Pull out every line below that holds the word "زاده".

▶ **MATERIAL FOR THIS TASK**:
++++

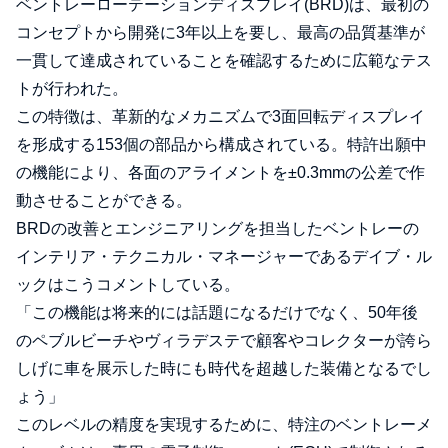
ベントレーローテーションディスプレイ(BRD)は、最初の
コンセプトから開発に3年以上を要し、最高の品質基準が
一貫して達成されていることを確認するために広範なテス
トが行われた。
この特徴は、革新的なメカニズムで3面回転ディスプレイ
を形成する153個の部品から構成されている。特許出願中
の機能により、各面のアライメントを±0.3mmの公差で作
動させることができる。
BRDの改善とエンジニアリングを担当したベントレーの
インテリア・テクニカル・マネージャーであるデイブ・ル
ックはこうコメントしている。
「この機能は将来的には話題になるだけでなく、50年後
のペブルビーチやヴィラデステで顧客やコレクターが誇ら
しげに車を展示した時にも時代を超越した装備となるでし
ょう」
このレベルの精度を実現するために、特注のベントレーメ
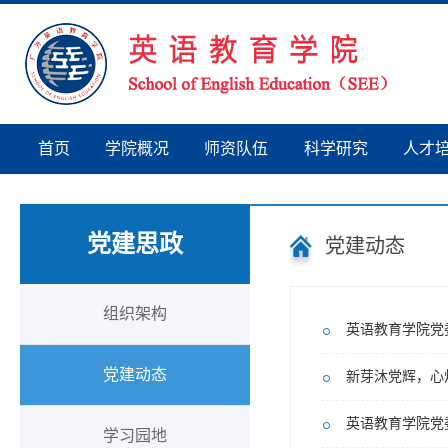
首页
学院概况
师资队伍
科学研究
人才
党建思政
党建动态
组织架构
英语教育学院党
党建动态
新芽沐党辉，心
英语教育学院党
学习园地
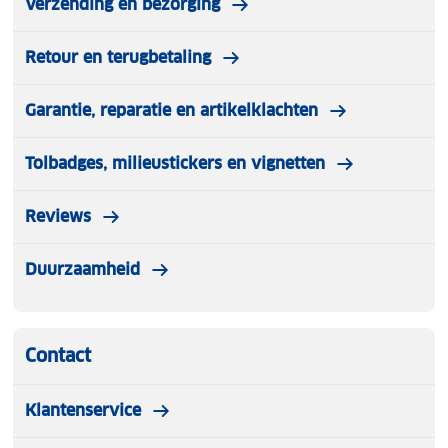
Verzending en bezorging
Retour en terugbetaling
Garantie, reparatie en artikelklachten
Tolbadges, milieustickers en vignetten
Reviews
Duurzaamheid
Contact
Klantenservice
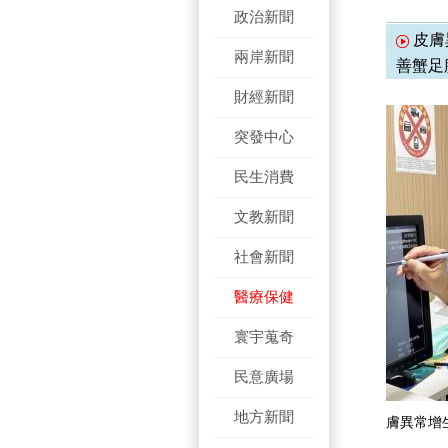
政治新聞
皮膚
兩岸新聞
善蟹足
財經新聞
突發中心
民生消費
文教新聞
社會新聞
醫療保健
寰宇蒐奇
民意廣場
地方新聞
膚異常增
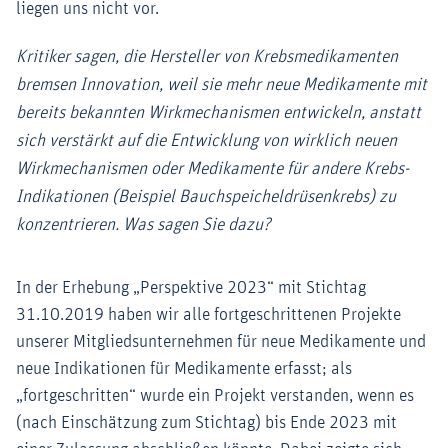
liegen uns nicht vor.
Kritiker sagen, die Hersteller von Krebsmedikamenten
bremsen Innovation, weil sie mehr neue Medikamente mit
bereits bekannten Wirkmechanismen entwickeln, anstatt
sich verstärkt auf die Entwicklung von wirklich neuen
Wirkmechanismen oder Medikamente für andere Krebs-
Indikationen (Beispiel Bauchspeicheldrüsenkrebs) zu
konzentrieren. Was sagen Sie dazu?
In der Erhebung „Perspektive 2023“ mit Stichtag
31.10.2019 haben wir alle fortgeschrittenen Projekte
unserer Mitgliedsunternehmen für neue Medikamente und
neue Indikationen für Medikamente erfasst; als
„fortgeschritten“ wurde ein Projekt verstanden, wenn es
(nach Einschätzung zum Stichtag) bis Ende 2023 mit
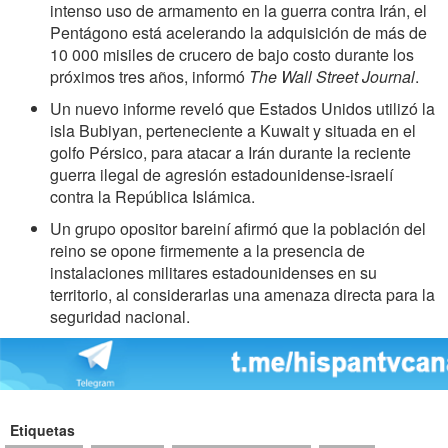
intenso uso de armamento en la guerra contra Irán, el
Pentágono está acelerando la adquisición de más de
10 000 misiles de crucero de bajo costo durante los
próximos tres años, informó
The Wall Street Journal
.
Un nuevo informe reveló que Estados Unidos utilizó la
isla Bubiyan, perteneciente a Kuwait y situada en el
golfo Pérsico, para atacar a Irán durante la reciente
guerra ilegal de agresión estadounidense-israelí
contra la República Islámica.
Un grupo opositor bareiní afirmó que la población del
reino se opone firmemente a la presencia de
instalaciones militares estadounidenses en su
territorio, al considerarlas una amenaza directa para la
seguridad nacional.
Etiquetas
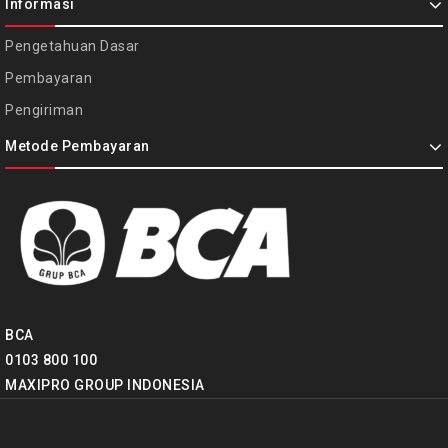
Informasi
Pengetahuan Dasar
Pembayaran
Pengiriman
Metode Pembayaran
BCA
0103 800 100
MAXIPRO GROUP INDONESIA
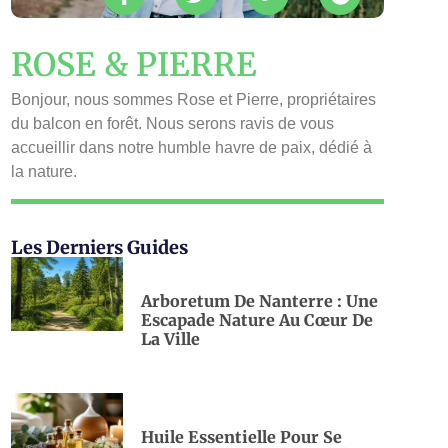
ROSE & PIERRE
Bonjour, nous sommes Rose et Pierre, propriétaires
du balcon en forêt. Nous serons ravis de vous
accueillir dans notre humble havre de paix, dédié à
la nature.
Les Derniers Guides
Arboretum De Nanterre : Une
Escapade Nature Au Cœur De
La Ville
Huile Essentielle Pour Se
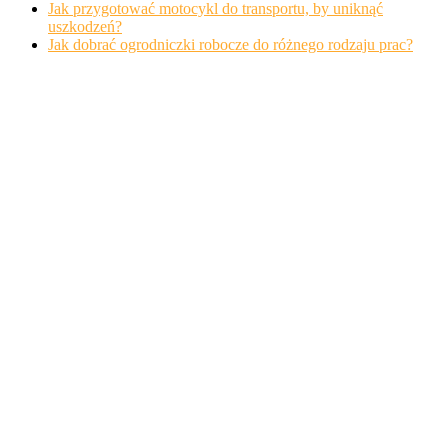
Jak przygotować motocykl do transportu, by uniknąć
uszkodzeń?
Jak dobrać ogrodniczki robocze do różnego rodzaju prac?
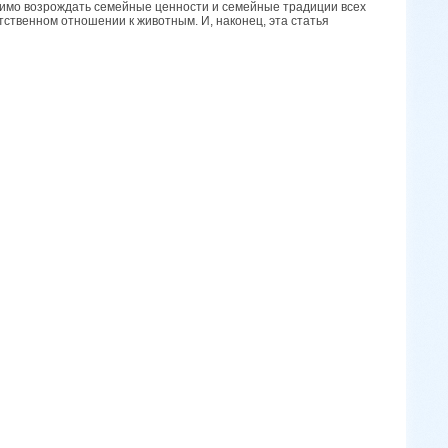
димо возрождать семейные ценности и семейные традиции всех
тственном отношении к животным. И, наконец, эта статья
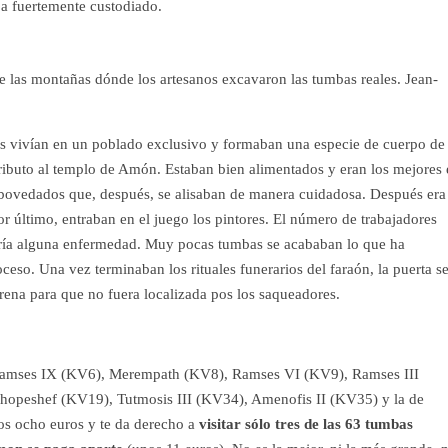
aba fuertemente custodiado.
e las montañas dónde los artesanos excavaron las tumbas reales. Jean-
es vivían en un poblado exclusivo y formaban una especie de cuerpo de
 tributo al templo de Amón. Estaban bien alimentados y eran los mejores
bovedados que, después, se alisaban de manera cuidadosa. Después era 
por último, entraban en el juego los pintores. El número de trabajadores
ufría alguna enfermedad. Muy pocas tumbas se acababan lo que ha
ceso. Una vez terminaban los rituales funerarios del faraón, la puerta s
arena para que no fuera localizada pos los saqueadores.
Ramses IX (KV6), Merempath (KV8), Ramses VI (KV9), Ramses III
hopeshef (KV19), Tutmosis III (KV34), Amenofis II (KV35) y la de
s ocho euros y te da derecho a
visitar sólo tres de las 63 tumbas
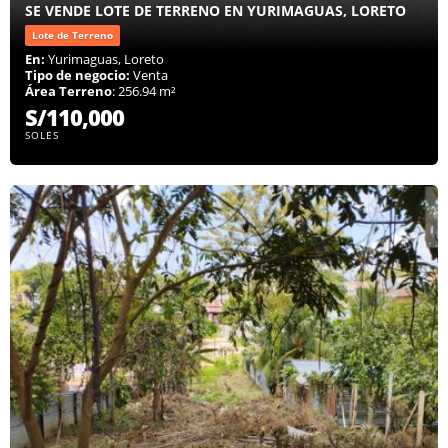
SE VENDE LOTE DE TERRENO EN YURIMAGUAS, LORETO
Lote de Terreno
En:
Yurimaguas, Loreto
Tipo de negocio:
Venta
Área Terreno
: 256.94 m²
S/110,000
SOLES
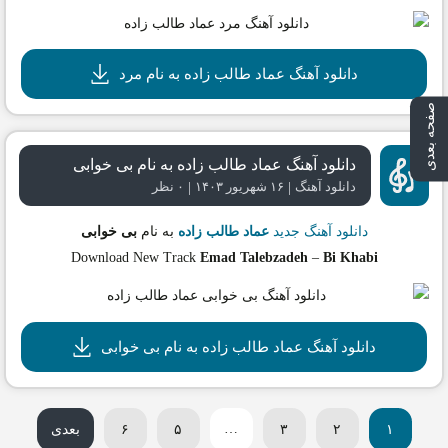
دانلود آهنگ عماد طالب زاده به نام مرد
صفحه بعدی
دانلود آهنگ عماد طالب زاده به نام بی خوابی
|
|
دانلود آهنگ
۱۶ شهریور ۱۴۰۳
۰ نظر
دانلود آهنگ جدید
عماد طالب زاده
به نام
بی خوابی
Download New Track
Emad Talebzadeh
–
Bi Khabi
دانلود آهنگ عماد طالب زاده به نام بی خوابی
…
۱
۲
۳
۵
۶
بعدی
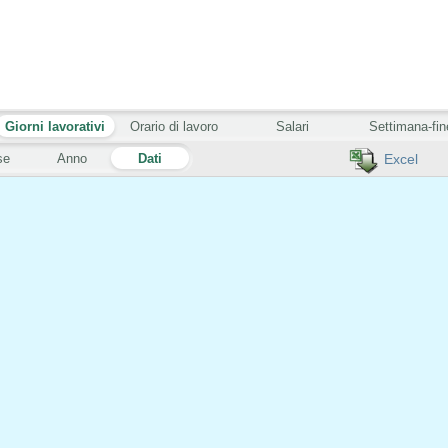
Giorni lavorativi
Orario di lavoro
Salari
Settimana-fin
se
Anno
Dati
Excel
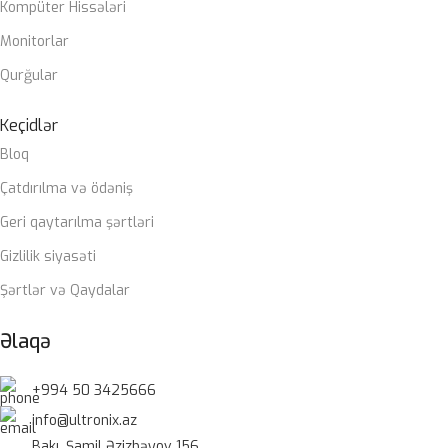
Kompüter Hissələri
Monitorlar
Qurğular
Keçidlər
Bloq
Çatdırılma və ödəniş
Geri qaytarılma şərtləri
Gizlilik siyasəti
Şərtlər və Qaydalar
Əlaqə
+994 50 3425666
info@ultronix.az
Bakı, Şamil Əzizbəyov 156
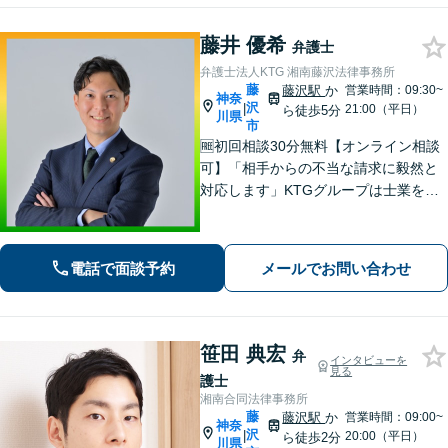
藤井 優希
弁護士
弁護士法人KTG 湘南藤沢法律事務所
藤
藤沢駅
か
営業時間：09:30~
神奈
沢
|
21:00（平日）
ら徒歩5分
川県
市
🆓初回相談30分無料【オンライン相談
可】「相手からの不当な請求に毅然と
対応します」KTGグループは士業を中
心とした専門家集団です。ワンストッ
プ対応で迅速な解決を目指します。ま
ずはお気軽にご相談ください【カード
電話で面談予約
メールでお問い合わせ
払い・分割払い可】
笹田 典宏
弁
インタビューを
見る
護士
湘南合同法律事務所
藤
藤沢駅
か
営業時間：09:00~
神奈
沢
|
20:00（平日）
ら徒歩2分
川県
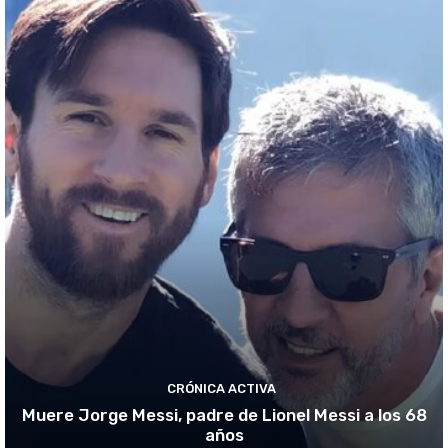
CRÓNICA ACTIVA
Muere Jorge Messi, padre de Lionel Messi a los 68
años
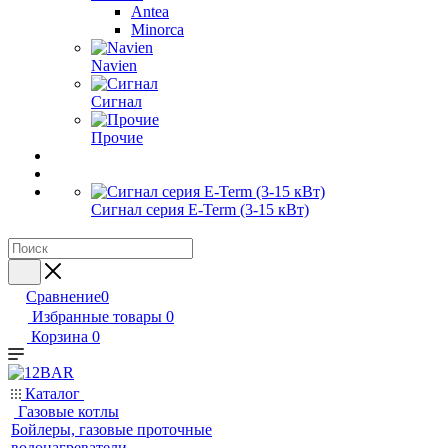
Antea
Minorca
Navien
Сигнал
Прочие
Сигнал серия E-Term (3-15 кВт)
Сравнение
0
Избранные товары
0
Корзина
0
Каталог
Газовые котлы
Бойлеры, газовые проточные
водонагреватели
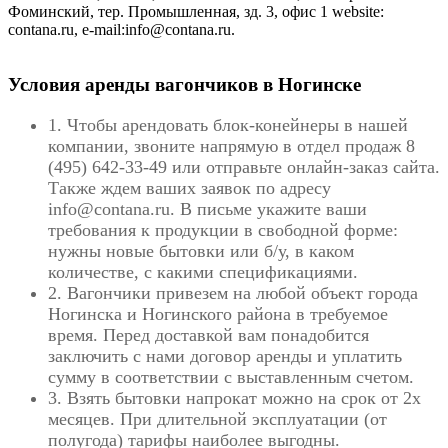
Фоминский, тер. Промышленная, зд. 3, офис 1 website:
contana.ru, e-mail:info@contana.ru.
Условия аренды вагончиков в Ногинске
1. Чтобы арендовать блок-конейнеры в нашей
компании, звоните напрямую в отдел продаж 8
(495) 642-33-49 или отправьте онлайн-заказ сайта.
Также ждем ваших заявок по адресу
info@contana.ru. В письме укажите ваши
требования к продукции в свободной форме:
нужны новые бытовки или б/у, в каком
количестве, с какими спецификациями.
2. Вагончики привезем на любой объект города
Ногинска и Ногинского района в требуемое
время. Перед доставкой вам понадобится
заключить с нами договор аренды и уплатить
сумму в соответствии с выставленным счетом.
3. Взять бытовки напрокат можно на срок от 2х
месяцев. При длительной эксплуатации (от
полугода) тарифы наиболее выгодны.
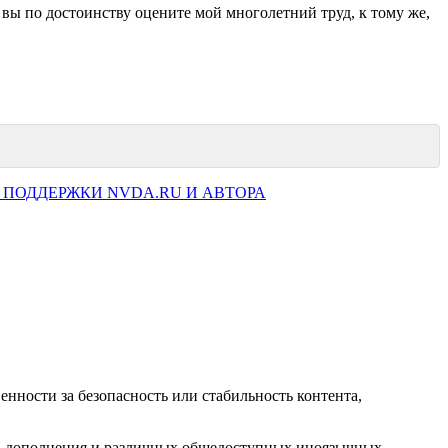
 вы по достоинству оцените мой многолетний труд, к тому же,
 ПОДДЕРЖКИ NVDA.RU И АВТОРА
нности за безопасность или стабильность контента,
ков дополнения и различных общедоступных иноязычных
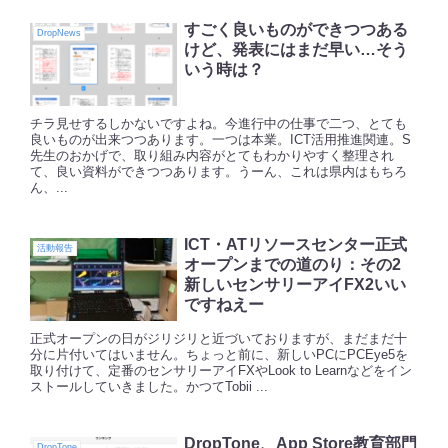
すごく良いものができつつある
DropNews
けど、発表にはまだ早い…そう
いう時は？
チラ見せするしかないですよね。今進行中の仕事で二つ、とても
良いものが出来つつあります。一つは本業。ICT活用推進関連。S
先生のおかげで、取り組み内容がとてもわかりやすく整理され
て、良い資料ができつつあります。うーん、これは県内はもちろ
ん、...
ICT・ATリソースセンター正式
活動報告
オープンまでの道のり：その2
新しいセンサリーアイFX2いい
ですねえー
正式オープンの日がジリジリと近づいておりますが、まだまだ十
分に片付いてはいません。ちょっと前に、新しいPCにPCEye5を
取り付けて、定番のセンサリーアイFXやLook to Learnなどをイン
ストールしていきました。かつてTobii ...
DropTone、App Store教育部門
DropTone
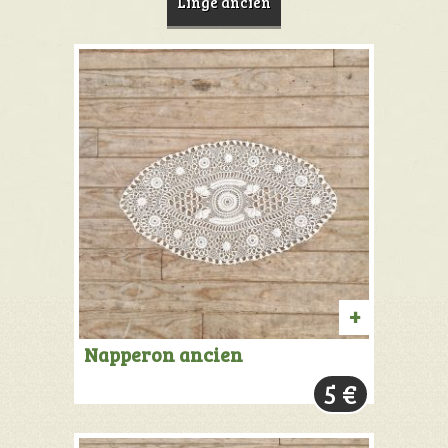
Linge ancien
AJOUTER
Napperon ancien
AU
5
€
PANIER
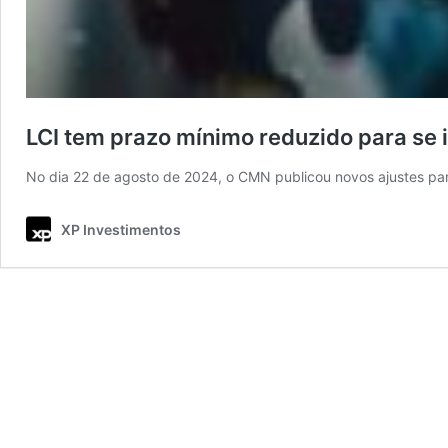
LCI tem prazo mínimo reduzido para se 
No dia 22 de agosto de 2024, o CMN publicou novos ajustes par
XP Investimentos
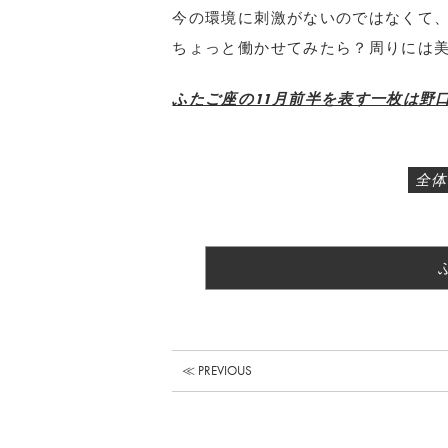
今の環境に刺激がないのではなくて
ちょっと働かせてみたら？周りには
ふたご座の11月前半を表す一枚は野口
全体
≪ PREVIOUS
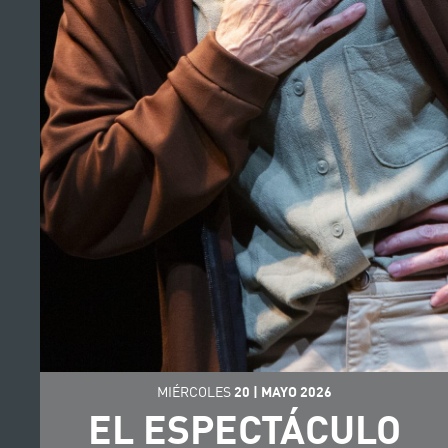
MIÉRCOLES
20
|
MAYO
2026
EL ESPECTÁCULO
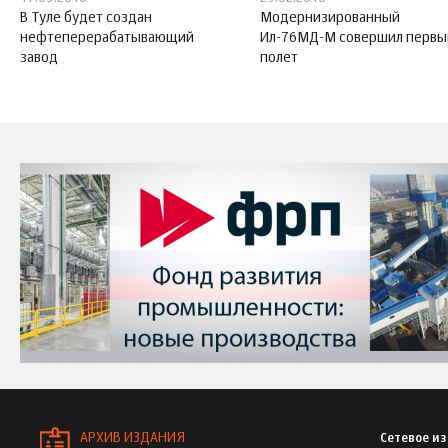
В Туле будет создан
Модернизированный
нефтеперерабатывающий
Ил-76МД-М совершил первы
завод
полет
АРХИВ ИЗДАНИЯ
Сетевое и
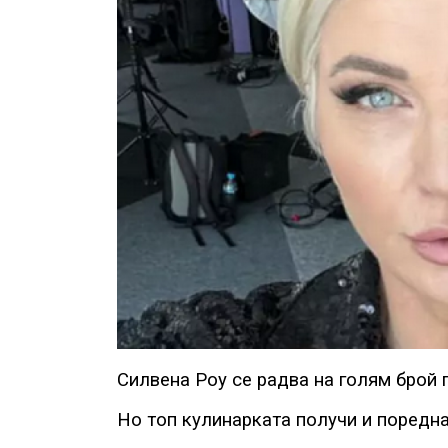
Силвена Роу се радва на голям брой
Но топ кулинарката получи и поредн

++++

▶ **RESPONSE AREA**:
دانلود آهنگ عماد طالب زاده به نام مرد
دانلود آهنگ عماد طالب زاده به نام بی خوابی
عماد طالب زاده
دانلود آهنگ عماد طالب زاده به نام بی خوابی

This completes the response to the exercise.